*EXERCISE:* Write out again, exactly, the lines below starting at the one with "left wrist: (106, 360)" and ending at the one with "left knee: (155, 460)".

*DATA SHOWN:*
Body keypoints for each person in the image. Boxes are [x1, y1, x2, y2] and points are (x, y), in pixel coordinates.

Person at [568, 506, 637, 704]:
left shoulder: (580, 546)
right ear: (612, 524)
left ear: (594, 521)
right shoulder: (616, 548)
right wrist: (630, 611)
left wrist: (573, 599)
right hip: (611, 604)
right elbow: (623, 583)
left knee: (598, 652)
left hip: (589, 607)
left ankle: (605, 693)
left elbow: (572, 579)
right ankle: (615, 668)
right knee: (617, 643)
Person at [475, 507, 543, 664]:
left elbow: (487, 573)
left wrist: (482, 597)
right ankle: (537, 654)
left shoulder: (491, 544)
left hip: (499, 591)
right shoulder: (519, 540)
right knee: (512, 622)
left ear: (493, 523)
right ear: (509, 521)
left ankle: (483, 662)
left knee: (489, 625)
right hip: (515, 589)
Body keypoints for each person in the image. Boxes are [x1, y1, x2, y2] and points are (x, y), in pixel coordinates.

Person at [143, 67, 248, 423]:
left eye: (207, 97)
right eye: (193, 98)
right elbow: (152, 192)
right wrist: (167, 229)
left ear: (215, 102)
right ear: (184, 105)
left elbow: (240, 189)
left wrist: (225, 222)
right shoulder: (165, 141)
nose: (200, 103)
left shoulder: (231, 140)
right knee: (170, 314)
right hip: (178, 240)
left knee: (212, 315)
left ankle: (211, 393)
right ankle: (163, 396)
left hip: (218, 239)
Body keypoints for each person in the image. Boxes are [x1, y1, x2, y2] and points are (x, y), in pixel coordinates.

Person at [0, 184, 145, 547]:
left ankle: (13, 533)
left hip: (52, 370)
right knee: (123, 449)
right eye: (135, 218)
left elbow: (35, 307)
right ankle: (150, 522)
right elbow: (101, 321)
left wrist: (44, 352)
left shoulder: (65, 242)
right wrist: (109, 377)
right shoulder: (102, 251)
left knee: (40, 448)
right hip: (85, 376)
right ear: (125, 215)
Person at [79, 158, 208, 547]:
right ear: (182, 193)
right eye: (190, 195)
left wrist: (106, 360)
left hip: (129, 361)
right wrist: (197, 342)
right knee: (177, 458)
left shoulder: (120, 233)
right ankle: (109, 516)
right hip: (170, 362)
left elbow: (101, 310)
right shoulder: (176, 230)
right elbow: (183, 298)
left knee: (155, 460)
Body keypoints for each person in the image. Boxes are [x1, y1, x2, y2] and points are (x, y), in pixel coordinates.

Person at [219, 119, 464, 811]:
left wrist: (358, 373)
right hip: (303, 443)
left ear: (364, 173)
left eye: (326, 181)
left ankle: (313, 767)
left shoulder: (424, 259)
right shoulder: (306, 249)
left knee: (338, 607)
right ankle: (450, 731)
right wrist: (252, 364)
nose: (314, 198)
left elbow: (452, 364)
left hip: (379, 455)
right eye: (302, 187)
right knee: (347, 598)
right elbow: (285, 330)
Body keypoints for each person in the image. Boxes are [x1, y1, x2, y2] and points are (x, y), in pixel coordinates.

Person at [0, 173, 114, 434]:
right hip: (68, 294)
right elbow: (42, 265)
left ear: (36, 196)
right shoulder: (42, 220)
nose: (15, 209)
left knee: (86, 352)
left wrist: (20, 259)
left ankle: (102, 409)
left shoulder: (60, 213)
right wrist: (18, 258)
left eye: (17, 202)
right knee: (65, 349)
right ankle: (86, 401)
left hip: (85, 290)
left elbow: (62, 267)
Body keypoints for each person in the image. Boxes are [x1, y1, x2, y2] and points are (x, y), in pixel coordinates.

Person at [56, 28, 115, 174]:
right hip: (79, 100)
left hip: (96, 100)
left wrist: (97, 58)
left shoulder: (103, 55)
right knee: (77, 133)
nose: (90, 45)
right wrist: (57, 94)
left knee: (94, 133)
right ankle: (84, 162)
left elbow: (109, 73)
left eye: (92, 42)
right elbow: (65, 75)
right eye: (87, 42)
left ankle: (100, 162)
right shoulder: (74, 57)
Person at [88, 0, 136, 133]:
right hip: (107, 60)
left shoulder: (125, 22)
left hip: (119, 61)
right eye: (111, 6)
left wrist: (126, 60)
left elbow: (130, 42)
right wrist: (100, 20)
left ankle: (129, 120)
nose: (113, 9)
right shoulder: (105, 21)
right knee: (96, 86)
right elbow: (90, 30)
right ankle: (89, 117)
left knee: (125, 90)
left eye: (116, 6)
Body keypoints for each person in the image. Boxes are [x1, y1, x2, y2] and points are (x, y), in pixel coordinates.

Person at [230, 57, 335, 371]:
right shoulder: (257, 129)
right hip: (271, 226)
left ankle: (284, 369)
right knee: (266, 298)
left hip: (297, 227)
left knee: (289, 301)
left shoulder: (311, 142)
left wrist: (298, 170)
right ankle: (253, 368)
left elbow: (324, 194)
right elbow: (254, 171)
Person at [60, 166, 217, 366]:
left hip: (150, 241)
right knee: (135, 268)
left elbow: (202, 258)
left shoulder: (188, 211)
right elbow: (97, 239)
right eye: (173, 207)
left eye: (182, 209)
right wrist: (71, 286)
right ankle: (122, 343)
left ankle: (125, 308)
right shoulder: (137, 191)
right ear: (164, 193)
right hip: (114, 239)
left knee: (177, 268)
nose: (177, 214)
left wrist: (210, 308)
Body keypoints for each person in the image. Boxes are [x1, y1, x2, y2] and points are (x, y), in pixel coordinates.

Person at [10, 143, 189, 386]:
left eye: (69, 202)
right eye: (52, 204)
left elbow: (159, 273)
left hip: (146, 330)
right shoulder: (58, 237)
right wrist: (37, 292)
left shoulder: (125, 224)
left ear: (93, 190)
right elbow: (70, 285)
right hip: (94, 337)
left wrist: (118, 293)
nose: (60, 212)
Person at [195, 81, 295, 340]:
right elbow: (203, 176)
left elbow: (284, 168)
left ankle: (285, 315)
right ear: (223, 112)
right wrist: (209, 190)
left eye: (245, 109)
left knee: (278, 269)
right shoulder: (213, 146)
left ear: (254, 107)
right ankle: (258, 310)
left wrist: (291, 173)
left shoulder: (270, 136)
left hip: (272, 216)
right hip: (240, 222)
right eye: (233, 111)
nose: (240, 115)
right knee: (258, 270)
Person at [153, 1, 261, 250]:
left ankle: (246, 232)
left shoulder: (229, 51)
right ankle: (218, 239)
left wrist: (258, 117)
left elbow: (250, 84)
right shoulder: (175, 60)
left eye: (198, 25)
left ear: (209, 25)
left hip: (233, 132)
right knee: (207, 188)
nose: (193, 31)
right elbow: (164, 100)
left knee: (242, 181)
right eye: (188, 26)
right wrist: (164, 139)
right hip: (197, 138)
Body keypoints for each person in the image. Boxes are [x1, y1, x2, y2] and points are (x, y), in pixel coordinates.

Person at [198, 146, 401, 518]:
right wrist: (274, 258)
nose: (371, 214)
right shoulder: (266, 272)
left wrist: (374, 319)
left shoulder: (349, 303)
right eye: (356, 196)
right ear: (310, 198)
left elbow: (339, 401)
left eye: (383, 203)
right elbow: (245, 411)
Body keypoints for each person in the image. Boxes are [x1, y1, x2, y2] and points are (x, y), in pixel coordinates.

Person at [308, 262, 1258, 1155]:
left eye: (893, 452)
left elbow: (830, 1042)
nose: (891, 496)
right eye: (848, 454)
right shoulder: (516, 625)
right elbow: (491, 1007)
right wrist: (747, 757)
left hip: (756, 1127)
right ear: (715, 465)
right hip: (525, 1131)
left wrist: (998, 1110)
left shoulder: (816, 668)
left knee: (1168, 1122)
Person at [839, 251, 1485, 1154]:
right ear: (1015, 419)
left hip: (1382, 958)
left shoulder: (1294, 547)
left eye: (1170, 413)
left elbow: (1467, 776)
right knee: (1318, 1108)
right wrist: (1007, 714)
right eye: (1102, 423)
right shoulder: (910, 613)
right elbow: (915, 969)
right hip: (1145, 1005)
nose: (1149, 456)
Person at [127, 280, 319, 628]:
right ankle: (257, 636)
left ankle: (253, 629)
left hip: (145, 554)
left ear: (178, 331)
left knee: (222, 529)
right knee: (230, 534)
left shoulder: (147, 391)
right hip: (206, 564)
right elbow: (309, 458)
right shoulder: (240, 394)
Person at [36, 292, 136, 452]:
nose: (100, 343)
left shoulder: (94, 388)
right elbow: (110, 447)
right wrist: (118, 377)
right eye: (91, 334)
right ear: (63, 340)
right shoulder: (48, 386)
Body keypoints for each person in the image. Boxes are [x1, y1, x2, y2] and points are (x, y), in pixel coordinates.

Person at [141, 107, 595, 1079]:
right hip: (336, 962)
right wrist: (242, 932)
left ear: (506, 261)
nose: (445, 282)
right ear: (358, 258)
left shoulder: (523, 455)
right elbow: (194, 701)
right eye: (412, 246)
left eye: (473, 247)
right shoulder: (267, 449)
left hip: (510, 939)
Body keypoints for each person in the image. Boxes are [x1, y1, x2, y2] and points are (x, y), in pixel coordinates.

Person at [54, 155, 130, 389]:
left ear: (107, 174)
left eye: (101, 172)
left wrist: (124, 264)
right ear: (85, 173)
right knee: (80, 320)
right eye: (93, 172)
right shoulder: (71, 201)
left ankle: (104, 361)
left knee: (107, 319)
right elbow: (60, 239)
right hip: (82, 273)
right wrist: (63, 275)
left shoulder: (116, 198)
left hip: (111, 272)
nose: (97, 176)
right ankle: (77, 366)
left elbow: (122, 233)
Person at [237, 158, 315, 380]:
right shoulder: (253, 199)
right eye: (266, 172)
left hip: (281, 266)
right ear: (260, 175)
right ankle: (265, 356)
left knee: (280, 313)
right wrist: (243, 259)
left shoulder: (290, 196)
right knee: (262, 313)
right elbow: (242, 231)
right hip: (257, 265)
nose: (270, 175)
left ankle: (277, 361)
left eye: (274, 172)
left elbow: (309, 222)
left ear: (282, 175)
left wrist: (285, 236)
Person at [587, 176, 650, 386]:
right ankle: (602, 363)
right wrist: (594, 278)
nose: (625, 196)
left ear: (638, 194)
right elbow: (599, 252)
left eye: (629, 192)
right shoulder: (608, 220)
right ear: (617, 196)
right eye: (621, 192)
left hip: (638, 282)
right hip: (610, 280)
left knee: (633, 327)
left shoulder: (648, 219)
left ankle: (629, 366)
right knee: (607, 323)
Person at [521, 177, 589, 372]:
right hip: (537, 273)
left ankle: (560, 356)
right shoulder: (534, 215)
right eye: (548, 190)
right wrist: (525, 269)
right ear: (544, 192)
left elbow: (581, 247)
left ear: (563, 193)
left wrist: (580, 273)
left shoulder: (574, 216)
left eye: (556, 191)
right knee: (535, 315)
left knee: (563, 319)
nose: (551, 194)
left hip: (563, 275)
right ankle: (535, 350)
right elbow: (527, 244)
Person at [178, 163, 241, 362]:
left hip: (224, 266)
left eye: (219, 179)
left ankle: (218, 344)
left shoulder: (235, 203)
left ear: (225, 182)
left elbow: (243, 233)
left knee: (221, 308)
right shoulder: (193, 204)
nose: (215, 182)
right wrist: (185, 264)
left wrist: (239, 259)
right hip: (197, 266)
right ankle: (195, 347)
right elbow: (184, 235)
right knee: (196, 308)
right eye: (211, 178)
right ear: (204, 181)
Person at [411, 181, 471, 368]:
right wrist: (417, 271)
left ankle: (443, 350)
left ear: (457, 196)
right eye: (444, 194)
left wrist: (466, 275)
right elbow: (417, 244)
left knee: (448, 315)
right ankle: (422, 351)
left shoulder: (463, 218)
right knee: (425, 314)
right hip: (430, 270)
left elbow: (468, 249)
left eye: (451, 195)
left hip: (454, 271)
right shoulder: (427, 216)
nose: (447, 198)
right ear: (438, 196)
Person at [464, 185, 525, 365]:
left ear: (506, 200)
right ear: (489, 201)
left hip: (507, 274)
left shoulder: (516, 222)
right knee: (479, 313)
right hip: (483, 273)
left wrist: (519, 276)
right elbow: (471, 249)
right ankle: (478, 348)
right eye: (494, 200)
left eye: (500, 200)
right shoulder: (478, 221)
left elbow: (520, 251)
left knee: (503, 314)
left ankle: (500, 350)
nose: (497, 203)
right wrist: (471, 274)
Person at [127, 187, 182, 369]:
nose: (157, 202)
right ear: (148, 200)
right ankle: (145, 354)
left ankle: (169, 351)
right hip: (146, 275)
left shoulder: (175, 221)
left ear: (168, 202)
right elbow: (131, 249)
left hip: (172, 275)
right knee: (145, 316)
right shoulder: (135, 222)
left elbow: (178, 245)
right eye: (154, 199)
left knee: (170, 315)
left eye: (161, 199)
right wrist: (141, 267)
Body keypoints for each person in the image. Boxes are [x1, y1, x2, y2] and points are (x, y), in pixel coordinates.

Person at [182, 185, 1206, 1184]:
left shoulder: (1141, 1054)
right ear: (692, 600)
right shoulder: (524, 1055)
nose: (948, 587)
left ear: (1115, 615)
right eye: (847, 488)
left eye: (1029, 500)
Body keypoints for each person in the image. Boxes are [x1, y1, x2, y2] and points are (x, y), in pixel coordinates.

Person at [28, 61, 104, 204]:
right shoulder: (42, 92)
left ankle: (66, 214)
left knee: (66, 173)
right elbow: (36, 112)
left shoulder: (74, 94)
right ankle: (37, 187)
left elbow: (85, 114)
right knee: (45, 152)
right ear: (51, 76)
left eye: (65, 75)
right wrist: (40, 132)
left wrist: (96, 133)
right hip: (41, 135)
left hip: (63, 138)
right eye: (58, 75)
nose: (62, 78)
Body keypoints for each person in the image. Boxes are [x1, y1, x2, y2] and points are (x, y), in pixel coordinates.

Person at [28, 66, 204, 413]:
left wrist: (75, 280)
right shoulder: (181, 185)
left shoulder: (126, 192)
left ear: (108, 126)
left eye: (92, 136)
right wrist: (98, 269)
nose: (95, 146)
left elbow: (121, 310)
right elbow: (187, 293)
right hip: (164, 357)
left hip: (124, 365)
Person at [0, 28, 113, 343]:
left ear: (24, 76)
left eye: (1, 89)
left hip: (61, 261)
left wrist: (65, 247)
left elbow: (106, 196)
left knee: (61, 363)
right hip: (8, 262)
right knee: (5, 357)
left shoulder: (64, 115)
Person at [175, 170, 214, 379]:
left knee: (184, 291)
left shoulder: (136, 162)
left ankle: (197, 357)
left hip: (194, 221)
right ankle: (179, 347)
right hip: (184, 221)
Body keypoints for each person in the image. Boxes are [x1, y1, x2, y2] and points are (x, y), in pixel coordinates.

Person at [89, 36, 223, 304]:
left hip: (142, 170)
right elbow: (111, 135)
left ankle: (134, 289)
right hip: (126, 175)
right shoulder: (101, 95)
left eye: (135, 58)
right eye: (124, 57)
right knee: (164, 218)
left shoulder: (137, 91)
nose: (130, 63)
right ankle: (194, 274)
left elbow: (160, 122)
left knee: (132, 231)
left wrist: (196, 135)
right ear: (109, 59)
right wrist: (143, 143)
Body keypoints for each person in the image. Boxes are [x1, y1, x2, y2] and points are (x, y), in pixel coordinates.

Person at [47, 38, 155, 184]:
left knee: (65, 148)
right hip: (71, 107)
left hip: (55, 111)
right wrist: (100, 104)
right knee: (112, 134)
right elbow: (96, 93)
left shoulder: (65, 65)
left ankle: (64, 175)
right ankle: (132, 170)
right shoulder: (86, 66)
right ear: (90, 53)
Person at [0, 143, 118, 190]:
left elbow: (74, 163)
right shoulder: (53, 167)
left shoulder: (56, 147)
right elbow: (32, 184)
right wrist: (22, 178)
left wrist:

*SOLUTION:*
left wrist: (106, 360)
left hip: (129, 361)
right wrist: (197, 342)
right knee: (177, 458)
left shoulder: (120, 233)
right ankle: (109, 516)
right hip: (170, 362)
left elbow: (101, 310)
right shoulder: (176, 230)
right elbow: (183, 298)
left knee: (155, 460)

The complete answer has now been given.